Counting interest that will be credited on their accumulated balances of Treasury securities, the two trust funds combined will still show an annual surplus this year, and for a number of years into the future. (Those interest payments are intragovernmental transactions; they do not represent income to the government and thus do not affect the unified budget deficit.) CBO projects that the combined annual surpluses of the two trust funds will rise from $91 billion in 2010, peak at $137 billion in 2015, and then fall to $102 billion by 2020. The OASI trust fund will show surpluses in every year while the DI trust fund will realize deficits in every year of the 2010-2020 period.

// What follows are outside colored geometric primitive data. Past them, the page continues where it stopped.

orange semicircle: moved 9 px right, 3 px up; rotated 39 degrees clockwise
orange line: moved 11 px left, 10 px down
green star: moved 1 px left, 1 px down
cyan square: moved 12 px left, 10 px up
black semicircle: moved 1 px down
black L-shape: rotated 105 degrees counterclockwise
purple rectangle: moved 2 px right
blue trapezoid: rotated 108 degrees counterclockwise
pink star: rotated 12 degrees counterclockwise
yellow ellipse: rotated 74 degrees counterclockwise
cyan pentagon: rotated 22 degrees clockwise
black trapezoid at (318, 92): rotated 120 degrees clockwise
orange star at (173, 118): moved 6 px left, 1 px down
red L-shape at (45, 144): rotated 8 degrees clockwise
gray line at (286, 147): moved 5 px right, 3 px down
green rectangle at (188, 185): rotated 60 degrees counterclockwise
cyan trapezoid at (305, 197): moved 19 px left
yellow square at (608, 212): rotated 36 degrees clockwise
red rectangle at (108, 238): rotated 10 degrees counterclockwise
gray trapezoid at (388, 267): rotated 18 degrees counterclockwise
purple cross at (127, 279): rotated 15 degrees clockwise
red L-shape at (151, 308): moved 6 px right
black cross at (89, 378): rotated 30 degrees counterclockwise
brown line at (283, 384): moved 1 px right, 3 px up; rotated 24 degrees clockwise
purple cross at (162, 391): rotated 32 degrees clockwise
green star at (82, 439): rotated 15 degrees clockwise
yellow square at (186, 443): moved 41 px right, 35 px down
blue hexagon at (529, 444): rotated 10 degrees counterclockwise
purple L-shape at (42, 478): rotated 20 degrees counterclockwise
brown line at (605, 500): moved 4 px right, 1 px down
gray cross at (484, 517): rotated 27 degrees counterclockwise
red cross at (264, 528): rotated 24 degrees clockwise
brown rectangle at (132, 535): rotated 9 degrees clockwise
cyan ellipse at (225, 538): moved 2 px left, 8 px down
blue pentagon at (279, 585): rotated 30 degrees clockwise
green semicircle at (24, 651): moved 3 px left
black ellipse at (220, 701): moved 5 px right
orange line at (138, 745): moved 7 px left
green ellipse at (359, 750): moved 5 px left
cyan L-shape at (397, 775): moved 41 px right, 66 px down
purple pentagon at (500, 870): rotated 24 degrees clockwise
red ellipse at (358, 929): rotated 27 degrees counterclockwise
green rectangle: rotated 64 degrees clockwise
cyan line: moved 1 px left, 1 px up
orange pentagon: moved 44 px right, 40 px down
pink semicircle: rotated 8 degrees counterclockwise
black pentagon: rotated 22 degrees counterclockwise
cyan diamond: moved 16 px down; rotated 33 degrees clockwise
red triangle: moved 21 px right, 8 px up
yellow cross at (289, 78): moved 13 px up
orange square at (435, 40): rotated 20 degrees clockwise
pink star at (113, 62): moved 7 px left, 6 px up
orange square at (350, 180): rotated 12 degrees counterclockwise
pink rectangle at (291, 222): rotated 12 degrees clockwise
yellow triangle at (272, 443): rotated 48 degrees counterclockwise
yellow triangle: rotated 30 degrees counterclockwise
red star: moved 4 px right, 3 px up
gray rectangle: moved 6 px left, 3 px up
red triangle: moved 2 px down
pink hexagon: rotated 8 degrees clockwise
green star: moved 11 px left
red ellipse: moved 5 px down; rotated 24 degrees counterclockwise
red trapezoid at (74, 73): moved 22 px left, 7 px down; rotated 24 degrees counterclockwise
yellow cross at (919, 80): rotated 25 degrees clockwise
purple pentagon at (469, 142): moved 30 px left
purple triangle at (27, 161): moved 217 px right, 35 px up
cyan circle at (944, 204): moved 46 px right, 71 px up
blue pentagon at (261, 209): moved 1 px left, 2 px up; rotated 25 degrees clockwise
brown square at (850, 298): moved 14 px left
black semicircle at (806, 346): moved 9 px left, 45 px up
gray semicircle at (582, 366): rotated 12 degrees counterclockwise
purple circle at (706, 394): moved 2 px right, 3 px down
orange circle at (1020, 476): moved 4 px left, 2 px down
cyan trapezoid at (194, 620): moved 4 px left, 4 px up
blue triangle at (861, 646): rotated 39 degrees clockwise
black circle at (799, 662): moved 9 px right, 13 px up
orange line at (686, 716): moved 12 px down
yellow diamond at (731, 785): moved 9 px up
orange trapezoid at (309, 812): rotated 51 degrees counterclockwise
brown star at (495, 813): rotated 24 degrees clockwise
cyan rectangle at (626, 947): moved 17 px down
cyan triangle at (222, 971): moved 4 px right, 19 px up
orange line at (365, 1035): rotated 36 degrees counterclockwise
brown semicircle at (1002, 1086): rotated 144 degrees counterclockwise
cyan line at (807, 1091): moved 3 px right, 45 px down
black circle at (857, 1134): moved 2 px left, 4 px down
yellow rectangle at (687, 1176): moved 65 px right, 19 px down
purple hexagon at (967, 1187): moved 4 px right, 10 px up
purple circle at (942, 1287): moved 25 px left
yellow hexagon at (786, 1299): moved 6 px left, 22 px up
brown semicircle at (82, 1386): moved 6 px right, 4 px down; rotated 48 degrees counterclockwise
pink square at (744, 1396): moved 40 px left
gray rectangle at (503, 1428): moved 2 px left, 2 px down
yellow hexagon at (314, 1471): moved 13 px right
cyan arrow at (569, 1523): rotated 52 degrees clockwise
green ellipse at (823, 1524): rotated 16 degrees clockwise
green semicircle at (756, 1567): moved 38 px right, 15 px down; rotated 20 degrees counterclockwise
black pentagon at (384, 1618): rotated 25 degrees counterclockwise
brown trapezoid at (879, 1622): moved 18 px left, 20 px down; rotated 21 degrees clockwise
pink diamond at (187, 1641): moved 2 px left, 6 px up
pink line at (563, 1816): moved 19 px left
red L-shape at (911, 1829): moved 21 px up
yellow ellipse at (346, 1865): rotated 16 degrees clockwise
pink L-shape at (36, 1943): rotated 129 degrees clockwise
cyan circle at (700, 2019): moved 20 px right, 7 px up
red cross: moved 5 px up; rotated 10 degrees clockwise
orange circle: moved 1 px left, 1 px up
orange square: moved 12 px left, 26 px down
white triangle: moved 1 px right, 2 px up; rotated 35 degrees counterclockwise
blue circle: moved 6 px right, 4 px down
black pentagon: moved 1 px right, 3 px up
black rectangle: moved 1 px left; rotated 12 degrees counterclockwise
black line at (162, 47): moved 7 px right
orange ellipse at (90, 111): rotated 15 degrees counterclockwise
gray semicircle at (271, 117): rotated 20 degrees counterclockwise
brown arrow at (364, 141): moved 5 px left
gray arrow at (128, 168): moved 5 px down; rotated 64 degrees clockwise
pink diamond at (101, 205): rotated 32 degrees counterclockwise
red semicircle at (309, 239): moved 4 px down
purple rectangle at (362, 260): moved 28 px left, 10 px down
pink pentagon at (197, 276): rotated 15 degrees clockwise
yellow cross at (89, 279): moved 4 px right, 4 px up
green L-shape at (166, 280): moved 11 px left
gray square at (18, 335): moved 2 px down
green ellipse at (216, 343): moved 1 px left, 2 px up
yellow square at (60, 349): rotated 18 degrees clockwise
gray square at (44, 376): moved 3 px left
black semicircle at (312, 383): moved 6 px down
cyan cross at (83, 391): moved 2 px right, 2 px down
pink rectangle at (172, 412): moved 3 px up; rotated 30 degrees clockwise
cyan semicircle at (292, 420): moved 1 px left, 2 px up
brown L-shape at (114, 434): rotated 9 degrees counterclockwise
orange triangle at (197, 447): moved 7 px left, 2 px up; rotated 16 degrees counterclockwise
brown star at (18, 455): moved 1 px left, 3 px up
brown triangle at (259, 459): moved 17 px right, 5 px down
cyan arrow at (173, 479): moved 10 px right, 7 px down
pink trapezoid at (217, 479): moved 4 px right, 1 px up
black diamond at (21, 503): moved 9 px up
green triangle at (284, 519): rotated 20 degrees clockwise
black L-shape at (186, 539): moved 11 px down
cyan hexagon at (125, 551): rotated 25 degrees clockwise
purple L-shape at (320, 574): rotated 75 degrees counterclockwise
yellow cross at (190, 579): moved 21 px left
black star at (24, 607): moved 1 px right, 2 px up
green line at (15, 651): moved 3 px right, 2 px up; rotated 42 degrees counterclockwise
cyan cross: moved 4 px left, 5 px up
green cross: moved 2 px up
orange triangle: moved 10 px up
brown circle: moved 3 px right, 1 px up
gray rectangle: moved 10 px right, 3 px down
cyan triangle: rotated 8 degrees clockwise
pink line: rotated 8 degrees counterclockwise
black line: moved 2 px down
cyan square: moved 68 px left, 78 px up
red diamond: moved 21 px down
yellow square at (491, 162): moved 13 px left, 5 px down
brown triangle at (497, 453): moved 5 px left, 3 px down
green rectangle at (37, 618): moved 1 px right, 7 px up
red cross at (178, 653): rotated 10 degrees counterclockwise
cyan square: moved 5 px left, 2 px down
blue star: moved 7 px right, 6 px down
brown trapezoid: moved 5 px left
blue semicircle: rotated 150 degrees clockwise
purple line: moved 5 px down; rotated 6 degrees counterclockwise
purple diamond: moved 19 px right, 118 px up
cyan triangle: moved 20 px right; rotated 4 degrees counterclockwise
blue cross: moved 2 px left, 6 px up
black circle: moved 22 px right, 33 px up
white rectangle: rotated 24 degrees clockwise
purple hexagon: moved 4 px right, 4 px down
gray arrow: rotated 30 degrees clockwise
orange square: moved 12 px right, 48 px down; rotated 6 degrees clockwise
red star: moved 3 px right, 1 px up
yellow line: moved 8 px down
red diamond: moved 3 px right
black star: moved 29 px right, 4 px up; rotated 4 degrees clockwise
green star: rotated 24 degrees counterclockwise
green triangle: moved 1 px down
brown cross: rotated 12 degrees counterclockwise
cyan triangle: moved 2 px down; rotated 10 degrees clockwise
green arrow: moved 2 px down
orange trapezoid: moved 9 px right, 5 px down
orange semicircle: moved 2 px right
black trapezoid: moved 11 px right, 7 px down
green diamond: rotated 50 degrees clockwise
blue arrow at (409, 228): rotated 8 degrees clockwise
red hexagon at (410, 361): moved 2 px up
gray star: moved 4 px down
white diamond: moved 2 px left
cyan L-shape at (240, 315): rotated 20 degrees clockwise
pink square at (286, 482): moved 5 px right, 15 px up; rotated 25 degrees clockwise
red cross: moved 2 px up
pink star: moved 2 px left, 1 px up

The figure below shows the combined surpluses or deficits projected for the trust funds over the coming decade. The top (blue) line shows the surpluses counting interest credited to the funds; the bottom (red) line shows the deficits or surpluses not counting interest.

Total Surplus or Deficit of the Social Security Trust Funds (in billions)

The projected balance in the OASI trust fund continues to grow throughout the 10-year period, while the DI trust fund balance declines each year. CBO now anticipates that the DI trust fund will be exhausted in 2018, with available funds falling $15 billion below projected expenditures in that year. Once balances are exhausted, the DI program would be unable to meet its obligations fully without a change in law. (For the purposes of the budget projections in CBO’s Budget and Economic Outlook, DI benefit payments are projected presuming those benefits are paid in full and on time throughout the 2010-2020 period.) The OASI trust fund had a balance of $2.3 trillion at the end of fiscal year 2009; CBO estimates that the OASI trust fund will continue to maintain a positive balance for more than 30 years.

The balances credited to the trust funds are a measure of the government’s legal authority to pay Social Security benefits, but the resources to redeem government bonds in the trust funds and thereby pay for benefits in some future year will have to be generated from taxes, other government income, or government borrowing in that year.